High-tech war games at Ellington ready reservists for battlefield [Houston Chronicle]
(Houston Chronicle (TX) Via Acquire Media NewsEdge) April 24--Forward Operating Base Extortion has too much lush green grass and too few concrete blast walls to pass for a real airfield in Afghanistan. But for a few days this month, the encampment of military tents and trucks at Ellington Field in Houston will bring dozens of Army reservists as close to a war zone as they can get without leaving Texas.
The 77 reservists from 7th Battalion, 158th Aviation Regiment traveled by convoy from the unit's headquarters at Fort Hood to Ellington last week for four days of computerized war games orchestrated by Houston-based 75th Training Division.
They sleep on cots in tents they pitched themselves, eat meals cooked in a portable "containerized kitchen" and monitor a virtual battlefield from a tactical operations center powered by generators and outfitted with the same computers and communications equipment used by troops overseas.
The base is named for Extortion 17, one of the unit's Chinooks that went down in Afghanistan on Aug. 6, killing 38 people, including 17 Navy SEALs.
"The goal is to make them totally immersed in the scenario we've created for them," said Maj. Gen. Jimmie Jaye Wells, commanding general of the 75th. "As soon as you walk in, it looks, feels and tastes as real as you can get."
Scenarios range from firefights and humanitarian disasters to medivacs and missions to retrieve troops killed in action. The reservists also face any number of smaller-scale emergencies, such as a suicidal soldier, a sexual harassment claim or a Freedom of Information Request from a pesky reporter.
"It can't be just an exercise out of a box," Wells said. "We work real hard to be creative."
World War I airbase
The 75th controls the scenarios from inside a 40,000-square-foot Battle Projection Center that opened last year at Ellington as part of a $100 million construction project to revitalize the former World War I airbase.
With Pentagon officials looking to cut half a trillion dollars from the defense budget in the next 10 years, the 75th pitches the high-tech training exercises it runs at Ellington and other facilities across the country as a cost-effective way to keep National Guard and Army Reserve soldiers battle-ready, even as the war in Afghanistan winds down.
"We have to be able to maintain that same baseline standard, and do it with less," said Col. Jason Walrath, a group commander for the 75th.
It would cost about $10,000 per hour to put a real Chinook in the air for a similar live exercise, Walrath said. A computer-simulated helicopter flight is far cheaper. "This is already a sunk cost," he said.
A sudden crisis
At Ellington on Monday, Chief Warrant Officer James Wylie, 33, of Leander, piloted an Apache helicopter over Kandahar in a computer simulation called Virtual Battle Space 2. Similar to a first-person shooter game like "Call of Duty," the simulation uses topographical maps to re-create the terrain users would see in Afghanistan.

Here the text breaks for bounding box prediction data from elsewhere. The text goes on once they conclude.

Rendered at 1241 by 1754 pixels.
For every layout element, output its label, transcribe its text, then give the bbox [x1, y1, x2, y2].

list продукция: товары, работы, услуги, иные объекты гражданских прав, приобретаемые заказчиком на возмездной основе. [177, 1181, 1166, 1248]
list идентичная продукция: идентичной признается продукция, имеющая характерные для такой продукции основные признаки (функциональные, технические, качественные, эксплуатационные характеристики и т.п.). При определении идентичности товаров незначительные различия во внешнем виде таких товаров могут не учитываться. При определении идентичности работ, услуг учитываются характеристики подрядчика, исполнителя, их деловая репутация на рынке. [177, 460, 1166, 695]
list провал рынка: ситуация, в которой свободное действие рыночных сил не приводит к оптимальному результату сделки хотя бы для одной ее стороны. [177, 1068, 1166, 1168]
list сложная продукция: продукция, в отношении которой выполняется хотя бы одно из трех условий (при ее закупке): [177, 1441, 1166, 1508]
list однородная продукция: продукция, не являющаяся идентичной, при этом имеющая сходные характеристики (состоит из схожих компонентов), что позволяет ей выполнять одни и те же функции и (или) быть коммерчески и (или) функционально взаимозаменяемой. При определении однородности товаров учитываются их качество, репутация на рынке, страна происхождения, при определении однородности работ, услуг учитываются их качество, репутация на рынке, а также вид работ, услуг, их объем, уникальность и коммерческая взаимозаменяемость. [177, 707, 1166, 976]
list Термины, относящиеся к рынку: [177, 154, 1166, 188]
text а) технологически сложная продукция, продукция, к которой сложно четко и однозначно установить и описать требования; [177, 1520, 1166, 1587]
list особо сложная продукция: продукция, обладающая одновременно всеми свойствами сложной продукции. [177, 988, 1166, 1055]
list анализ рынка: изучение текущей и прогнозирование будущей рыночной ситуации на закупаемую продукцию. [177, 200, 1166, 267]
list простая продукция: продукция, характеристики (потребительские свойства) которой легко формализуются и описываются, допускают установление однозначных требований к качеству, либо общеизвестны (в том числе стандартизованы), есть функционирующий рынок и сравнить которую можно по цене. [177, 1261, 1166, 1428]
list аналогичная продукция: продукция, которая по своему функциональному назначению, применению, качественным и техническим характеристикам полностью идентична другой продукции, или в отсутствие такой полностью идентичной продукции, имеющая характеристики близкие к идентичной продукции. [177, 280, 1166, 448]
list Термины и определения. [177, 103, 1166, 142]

"It's almost an exact replica," Wylie said, as his Apache swooped over buildings and fields.
With a click of a mouse, one of the 75th's trainers triggers a sudden crisis: Ground troops in a convoy to the north have called for air support. They've been ambushed, and there are casualties.
Inside the khaki tent that serves as the tactical operations center at FOB Extortion, Lt. Col. Jim Fitzgerald tries to get a medivac helicopter to the scene in less than 15 minutes. But such helicopters carry no weapons and he can't send one into a hot landing zone without an escort.

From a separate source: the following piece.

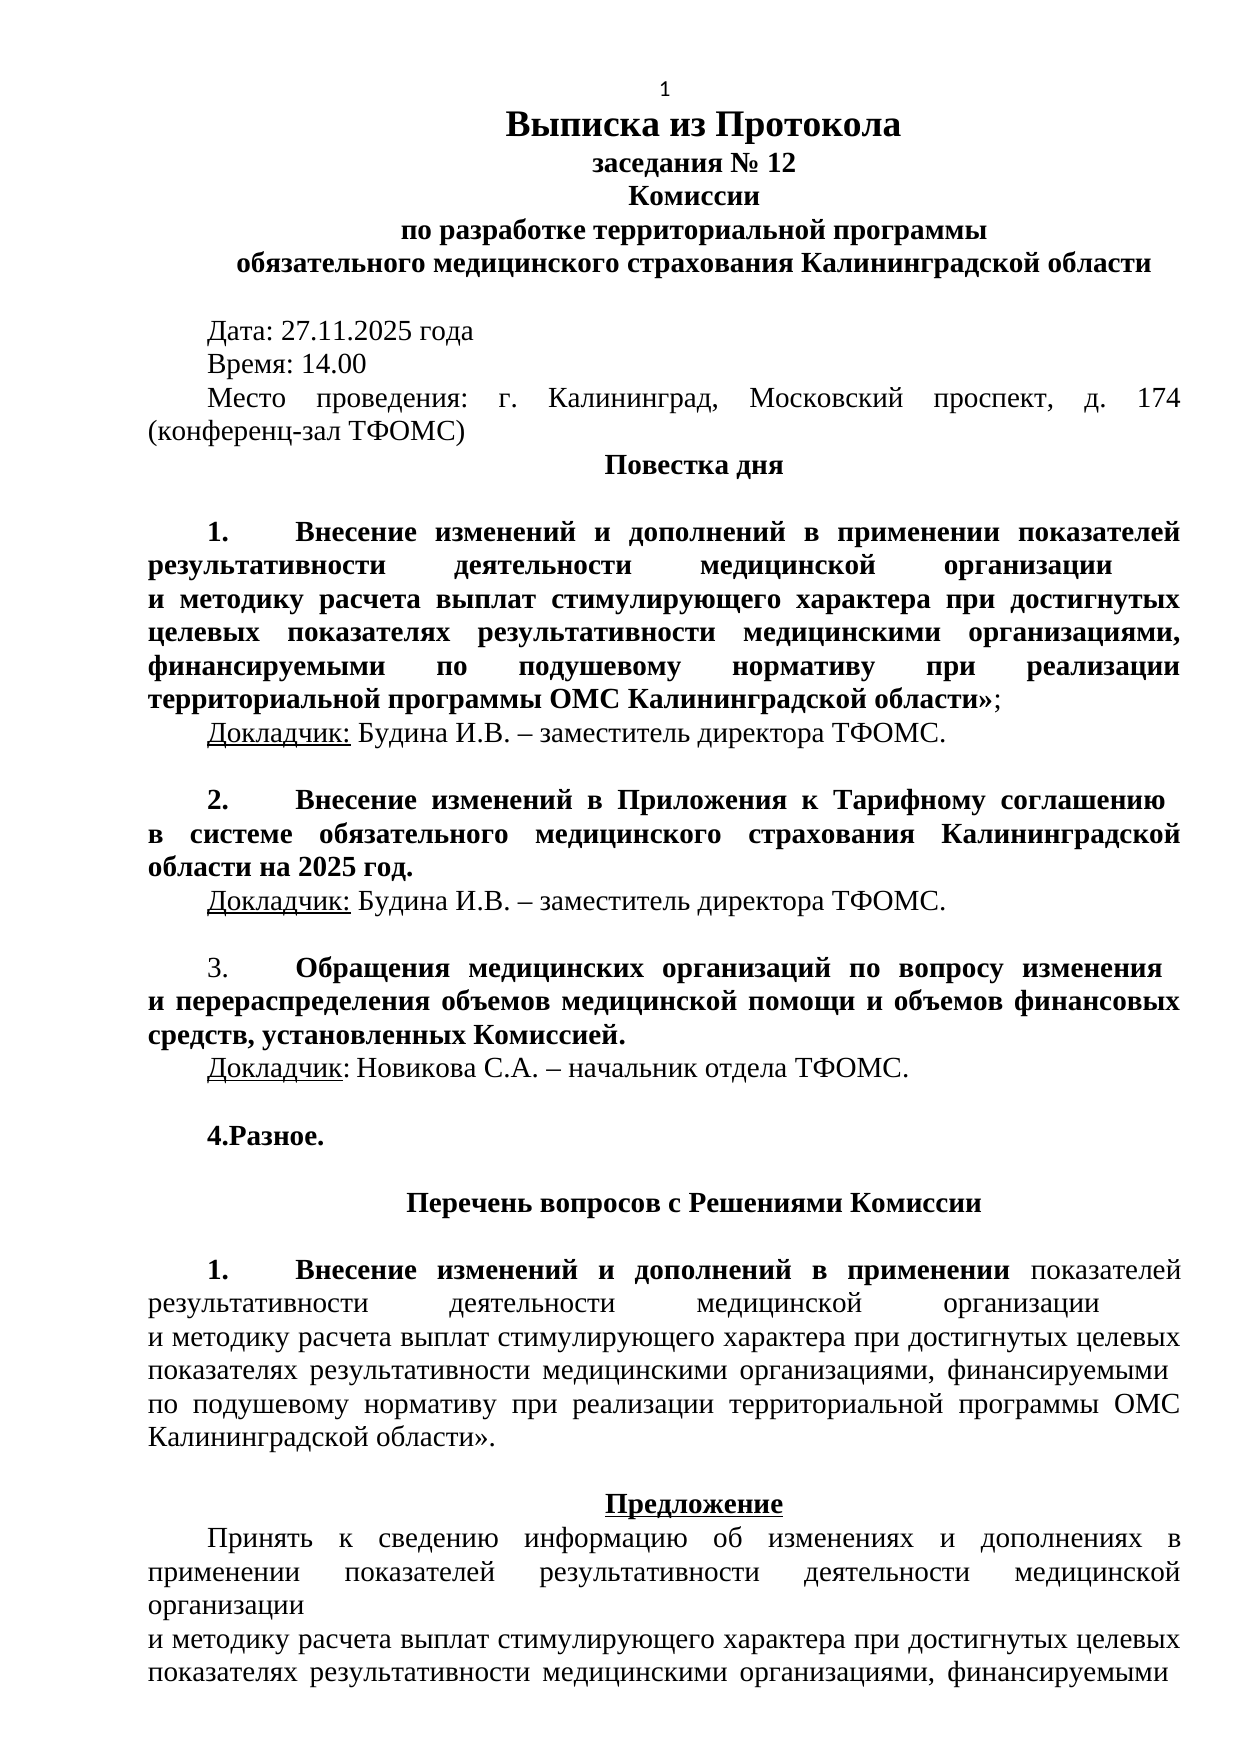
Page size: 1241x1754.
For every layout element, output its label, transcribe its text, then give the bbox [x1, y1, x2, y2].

"How far out are the Kiowas (armed scout helicopters)?" Fitzgerald asks a soldier.
"Sir, they're 25 miles to the south."
"I need you to get on the phone to Brigade and get 'em with the Apaches," Fitzgerald says. "
In the end, it takes a little longer than Fitzgerald wants, but the casualties do get evacuated safely. The rescue unfolds in real time, but without any actual aircraft. Later, the commander and his staff will review their performance to pinpoint what they could do better.
"The beauty of this is we can bring these guys in here and they can practice their battlefield skills as a team, because this is an orchestra," Fitzgerald said.